- [SELECTED TEXT]:
My statements hit home. Pop snapped out of his dreamy, far off, reverie. His eyes took on a clear, focused look. “I suppose that’s so,” he acknowledged, and he then turned the conversation to less intense subjects. I sat with Pop during many more nights when he drank and reminisced before his passing a year later. Never again did he tell that story. That nightmarish memory had ceased to haunt him. He had finally processed it and moved on.
Every veteran close to me has wrestled with disturbing memories to varying degrees. In some cases, it took years, even decades, before they were ready or able to talk about the traumatic events that have haunted them.
Our veterans have far more scars than meet the eye. For most of them, thank God, the love of their families, their many happy memories, and their personal courage to push ahead with satisfying and productive lives enable them to cope with the ugly memories of war.
How can we help them? That isn’t an easy question, but as we pause to recognize and honor their service to our country on Veterans Day, let us resolve to do what we can. Let us be steadfastly supportive friends and family members.
If our veterans need to talk, let us be patient and compassionate listeners.
If they prefer not to talk about their military service and are getting on with their lives, then let us respect their wishes and let sleeping dogs lie.
If their military memories continue to hurt them today, perhaps we need to help them find professional help.
If nothing else, let us look for opportunities to express our gratitude for their sacrifices and pray that each precious one of them may find peace from haunting memories.

[Dataset entries]
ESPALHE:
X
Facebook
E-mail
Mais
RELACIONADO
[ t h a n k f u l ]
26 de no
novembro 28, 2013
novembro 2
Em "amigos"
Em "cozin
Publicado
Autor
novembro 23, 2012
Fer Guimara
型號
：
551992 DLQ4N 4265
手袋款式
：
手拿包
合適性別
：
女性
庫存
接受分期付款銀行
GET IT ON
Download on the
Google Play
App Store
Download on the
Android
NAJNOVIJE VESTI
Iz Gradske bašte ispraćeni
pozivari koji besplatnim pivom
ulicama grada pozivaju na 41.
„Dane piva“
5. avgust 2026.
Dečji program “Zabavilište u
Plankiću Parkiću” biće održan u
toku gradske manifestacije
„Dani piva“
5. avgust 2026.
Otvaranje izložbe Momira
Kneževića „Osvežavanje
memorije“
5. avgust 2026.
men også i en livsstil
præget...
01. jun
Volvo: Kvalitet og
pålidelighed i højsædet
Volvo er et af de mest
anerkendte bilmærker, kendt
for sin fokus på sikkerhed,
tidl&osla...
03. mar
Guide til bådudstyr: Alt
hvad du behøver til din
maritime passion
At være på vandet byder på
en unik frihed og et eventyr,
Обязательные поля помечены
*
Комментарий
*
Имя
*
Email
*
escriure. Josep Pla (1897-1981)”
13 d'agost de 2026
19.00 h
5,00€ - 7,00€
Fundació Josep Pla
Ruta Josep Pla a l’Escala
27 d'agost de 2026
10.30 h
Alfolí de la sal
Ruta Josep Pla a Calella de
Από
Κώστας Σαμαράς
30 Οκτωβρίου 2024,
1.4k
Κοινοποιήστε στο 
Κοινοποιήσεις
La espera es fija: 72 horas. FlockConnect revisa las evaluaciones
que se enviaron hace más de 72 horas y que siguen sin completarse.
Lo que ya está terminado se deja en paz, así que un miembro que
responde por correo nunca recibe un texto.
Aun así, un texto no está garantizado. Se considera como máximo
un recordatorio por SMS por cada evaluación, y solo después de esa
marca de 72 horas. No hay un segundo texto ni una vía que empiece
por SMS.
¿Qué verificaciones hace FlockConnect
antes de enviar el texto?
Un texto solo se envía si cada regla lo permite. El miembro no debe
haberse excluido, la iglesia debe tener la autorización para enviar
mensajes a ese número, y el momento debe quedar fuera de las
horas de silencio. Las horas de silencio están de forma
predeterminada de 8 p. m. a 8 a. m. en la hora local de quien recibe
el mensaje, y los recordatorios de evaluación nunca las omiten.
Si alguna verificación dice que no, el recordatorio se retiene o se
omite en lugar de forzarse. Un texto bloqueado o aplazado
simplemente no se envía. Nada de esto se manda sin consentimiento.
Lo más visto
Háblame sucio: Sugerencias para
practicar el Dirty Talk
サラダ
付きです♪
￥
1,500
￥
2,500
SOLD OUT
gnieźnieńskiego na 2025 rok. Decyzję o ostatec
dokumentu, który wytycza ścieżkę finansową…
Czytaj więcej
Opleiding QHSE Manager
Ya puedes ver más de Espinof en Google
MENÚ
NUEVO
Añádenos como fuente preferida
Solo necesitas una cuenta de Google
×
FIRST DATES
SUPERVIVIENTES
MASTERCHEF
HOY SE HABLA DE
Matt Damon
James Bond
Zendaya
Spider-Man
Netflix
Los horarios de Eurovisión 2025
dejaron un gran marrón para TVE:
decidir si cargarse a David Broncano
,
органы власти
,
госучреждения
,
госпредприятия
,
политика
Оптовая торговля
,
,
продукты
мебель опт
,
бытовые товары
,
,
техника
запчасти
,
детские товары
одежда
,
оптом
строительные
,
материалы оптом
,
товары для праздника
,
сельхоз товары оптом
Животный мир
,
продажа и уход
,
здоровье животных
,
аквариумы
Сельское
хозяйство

- [PROBLEMS TO WORK ON]:
**1.** According to the text on veterans' memories, what three things enable most veterans to cope with the ugly memories of war?
**2.** In the text on veterans' memories, retype the stretch from "If our veterans" through "sleeping dogs lie.".

- [ANSWERS TO THIS EXERCISE]:
**1.**
- the love of their families
- their many happy memories
- their personal courage to push ahead with satisfying and productive lives

**2.**
If our veterans need to talk, let us be patient and compassionate listeners.
If they prefer not to talk about their military service and are getting on with their lives, then let us respect their wishes and let sleeping dogs lie.